Parce que les pourpalers avec le pape sont généralement confidentiels.

  • Vous avez apporté un message du patriarche Cyrille ?

Je n’ai pas de message écrit. Il y a un grand nombre de sujets qui concernent nos rapports bilatéraux. Chaque fois que je rencontre le pape (et ce sera ma septième rencontre avec le pape François), nous abordons les sujets à l’agenda de nos relations bilatérales. Mais je pense qu’il faudra aussi parler des actes de brigandage de Constantinople. Nous n’attendons, bien entendu, aucune réaction de la part du pape, ni aucune ingérence. Je présume, cependant, qu’il sera utile d’échanger nos vues sur la situation.

  • Vous pensez que le pape ne reconnaîtra pas l’autocéphalie, qu’il ne reconnaîtra pas la nouvelle structure en Ukraine ?

Dans les relations entre l’Église orthodoxe et l’Église catholique, il n’y a pas de notion comme la reconnaissance ou la non-reconnaissance. Nous ne sommes pas en communion.

  • Alors je vous poserais la question suivante : quel rôle peut jouer l’Église catholique en Ukraine ?

Je pense que l’Ukraine a vraiment besoin de la médiation pacifique des Églises : cela concerne toutes les Églises du pays.

  • Même les communautés qui aspirent à l’autocéphalie ?

Cela concerne tous ceux qui se considèrent comme religieux. L’objectif n’est pas de créer une confrontation, mais de réconcilier les gens. La société civile est fortement divisée, en Ukraine, et les schismes entre Églises ne font qu’approfondir cette division au sein de la société.

  • Croyez-vous que le pape pourrait venir à Moscou en 2019, ou à une autre date prochaine ?

Cette question sera résolue dans le cadre de discussions bilatérales entre l’Église catholique romaine et le Patriarcat de Moscou.

  • Mais quand ?

Je ne peux pas vous le dire.

  • Pourquoi tant de mystères ?

Parce que les relations entre l’Église orthodoxe et l’Église catholique se sont développées pendant près de mille ans dans un contexte suffisamment compliqué. Nous surmontons peu à peu ces difficultés, mais elles ne sont pas encore totalement surmontées. Les orthodoxes sont très prévenus contre les catholiques, et nous ne pouvons absolument pas risquer l’unité de nos Église et la paix dans nos Églises. C’est pourquoi nous devons avancer à la vitesse que le peuple chrétien peut accepter. Voici un exemple. Lorsque le patriarche Athénagore a rencontré le pape Paul VI et qu’ils ont levés les anathèmes, presque tous les monastères du Mont Athos ont cessé de commémorer le patriarche de Constantinople. Nous ne pouvons pas créer une situation semblable, il faut avancer progressivement et tranquillement, pour ne pas scandaliser nos fidèles.

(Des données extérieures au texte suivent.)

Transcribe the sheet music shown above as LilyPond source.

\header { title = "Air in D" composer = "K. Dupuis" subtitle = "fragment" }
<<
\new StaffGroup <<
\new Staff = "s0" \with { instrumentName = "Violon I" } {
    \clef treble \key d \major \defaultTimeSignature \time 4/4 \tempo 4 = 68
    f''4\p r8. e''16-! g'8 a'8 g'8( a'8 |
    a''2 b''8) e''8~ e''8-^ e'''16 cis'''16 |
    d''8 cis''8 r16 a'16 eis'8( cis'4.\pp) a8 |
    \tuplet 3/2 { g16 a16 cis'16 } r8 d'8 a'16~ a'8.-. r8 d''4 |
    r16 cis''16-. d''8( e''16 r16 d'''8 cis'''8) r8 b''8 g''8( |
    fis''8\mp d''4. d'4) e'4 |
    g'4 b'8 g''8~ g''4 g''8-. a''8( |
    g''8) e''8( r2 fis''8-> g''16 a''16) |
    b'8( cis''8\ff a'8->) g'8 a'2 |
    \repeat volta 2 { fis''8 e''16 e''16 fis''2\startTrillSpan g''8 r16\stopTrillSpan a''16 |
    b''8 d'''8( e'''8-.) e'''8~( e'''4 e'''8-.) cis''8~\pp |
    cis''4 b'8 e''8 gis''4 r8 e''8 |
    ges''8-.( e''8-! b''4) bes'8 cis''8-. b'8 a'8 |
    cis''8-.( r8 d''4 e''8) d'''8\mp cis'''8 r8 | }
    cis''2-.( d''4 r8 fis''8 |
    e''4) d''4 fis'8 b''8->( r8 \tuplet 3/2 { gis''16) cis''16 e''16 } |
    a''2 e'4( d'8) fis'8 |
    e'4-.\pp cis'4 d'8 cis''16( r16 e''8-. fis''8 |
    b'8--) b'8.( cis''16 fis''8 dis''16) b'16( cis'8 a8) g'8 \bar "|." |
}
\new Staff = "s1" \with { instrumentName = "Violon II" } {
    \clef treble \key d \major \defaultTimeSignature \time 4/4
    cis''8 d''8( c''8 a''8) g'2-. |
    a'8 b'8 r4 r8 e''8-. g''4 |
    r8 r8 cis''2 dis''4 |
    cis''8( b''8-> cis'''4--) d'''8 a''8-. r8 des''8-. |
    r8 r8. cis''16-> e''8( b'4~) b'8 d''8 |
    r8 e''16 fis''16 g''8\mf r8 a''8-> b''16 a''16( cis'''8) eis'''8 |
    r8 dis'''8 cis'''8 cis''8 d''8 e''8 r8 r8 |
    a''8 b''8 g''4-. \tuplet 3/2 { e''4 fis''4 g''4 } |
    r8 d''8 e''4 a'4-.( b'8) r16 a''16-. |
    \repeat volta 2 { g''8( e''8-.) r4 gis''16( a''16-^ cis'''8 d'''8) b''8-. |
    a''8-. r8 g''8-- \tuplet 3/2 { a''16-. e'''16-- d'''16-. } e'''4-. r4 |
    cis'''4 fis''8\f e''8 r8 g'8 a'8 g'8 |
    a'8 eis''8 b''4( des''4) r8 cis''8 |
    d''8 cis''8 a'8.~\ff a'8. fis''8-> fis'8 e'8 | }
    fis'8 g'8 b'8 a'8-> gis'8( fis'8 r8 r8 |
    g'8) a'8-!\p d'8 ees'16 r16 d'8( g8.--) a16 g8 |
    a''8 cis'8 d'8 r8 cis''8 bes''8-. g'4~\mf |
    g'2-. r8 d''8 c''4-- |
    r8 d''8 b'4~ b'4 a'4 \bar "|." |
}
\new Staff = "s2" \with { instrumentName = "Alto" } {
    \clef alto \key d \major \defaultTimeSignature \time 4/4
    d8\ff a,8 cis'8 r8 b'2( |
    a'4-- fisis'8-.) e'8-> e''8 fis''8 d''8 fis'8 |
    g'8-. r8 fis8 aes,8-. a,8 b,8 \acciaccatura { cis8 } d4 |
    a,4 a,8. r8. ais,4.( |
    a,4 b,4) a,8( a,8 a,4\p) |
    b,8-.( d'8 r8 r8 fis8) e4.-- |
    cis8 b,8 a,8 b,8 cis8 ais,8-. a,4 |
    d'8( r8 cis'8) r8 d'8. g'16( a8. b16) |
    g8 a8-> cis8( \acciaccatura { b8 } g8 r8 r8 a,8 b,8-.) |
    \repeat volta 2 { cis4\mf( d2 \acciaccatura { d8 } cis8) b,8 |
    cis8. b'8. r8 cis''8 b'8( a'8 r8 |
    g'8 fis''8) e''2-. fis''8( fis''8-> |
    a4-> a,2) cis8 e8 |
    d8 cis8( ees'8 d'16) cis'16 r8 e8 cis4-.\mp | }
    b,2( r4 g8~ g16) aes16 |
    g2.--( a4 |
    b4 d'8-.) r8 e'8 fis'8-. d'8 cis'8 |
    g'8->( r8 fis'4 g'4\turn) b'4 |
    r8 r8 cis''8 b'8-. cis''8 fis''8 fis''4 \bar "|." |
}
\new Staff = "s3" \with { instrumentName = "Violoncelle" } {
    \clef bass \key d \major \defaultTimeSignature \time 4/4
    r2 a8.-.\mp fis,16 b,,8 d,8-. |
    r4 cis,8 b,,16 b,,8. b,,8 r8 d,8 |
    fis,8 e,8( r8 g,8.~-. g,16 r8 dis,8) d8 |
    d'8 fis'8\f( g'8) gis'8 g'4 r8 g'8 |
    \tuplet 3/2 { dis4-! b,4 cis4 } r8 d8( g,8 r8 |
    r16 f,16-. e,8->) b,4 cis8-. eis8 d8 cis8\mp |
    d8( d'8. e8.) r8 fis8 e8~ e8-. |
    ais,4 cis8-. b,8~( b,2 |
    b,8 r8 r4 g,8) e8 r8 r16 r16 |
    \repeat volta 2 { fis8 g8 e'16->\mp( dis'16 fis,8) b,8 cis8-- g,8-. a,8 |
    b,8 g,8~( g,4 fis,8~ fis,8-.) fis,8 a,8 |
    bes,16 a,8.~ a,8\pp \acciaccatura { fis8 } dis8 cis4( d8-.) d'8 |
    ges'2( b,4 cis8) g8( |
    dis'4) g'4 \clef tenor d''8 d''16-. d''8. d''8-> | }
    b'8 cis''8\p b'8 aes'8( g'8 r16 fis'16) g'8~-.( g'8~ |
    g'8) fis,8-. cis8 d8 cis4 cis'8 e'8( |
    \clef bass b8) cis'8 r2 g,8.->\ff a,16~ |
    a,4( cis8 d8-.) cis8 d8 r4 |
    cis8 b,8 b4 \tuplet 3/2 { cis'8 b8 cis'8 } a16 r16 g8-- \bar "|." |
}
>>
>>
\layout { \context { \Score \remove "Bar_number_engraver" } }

  • La question suivante concerne les Églises chrétiennes en Europe. A votre avis, des difficultés peuvent-elles survenir dans un proche avenir à cause d’influences extérieures sur l’Église catholique, sur l’Église orthodoxe ?

Toutes les Églises chrétiennes d’Europe font aujourd’hui face aux mêmes défis. C’est, avant tout, le défi de l’idéologie de la laïcité, qui empiète activement sur les valeurs chrétiennes. On fait la propagande d’un mode de vie qui, dans bien des cas, est incompatible avec la morale chrétienne, et les Églises chrétiennes doivent faire preuve de courage pour lutter contre ces tendances et prêcher la doctrine qu’ont laissée le Christ et Ses apôtres.

  • Pensez-vous que les Églises chrétiennes soient menacées ?

Je dis que les Églises chrétiennes font face à des défis communs, et que l’un de ces défis est l’idéologie de la laïcité. Mais il nous faut trouver un langage adapté, il ne suffit pas de dire : « c’est interdit, c’est défendu, il ne faut pas », mais expliquer pourquoi l’Église enseigne ainsi et pas autrement. Cela exige un immense travail missionnaire, ainsi que beaucoup de courage, d’être prêt à aller à contre-courant.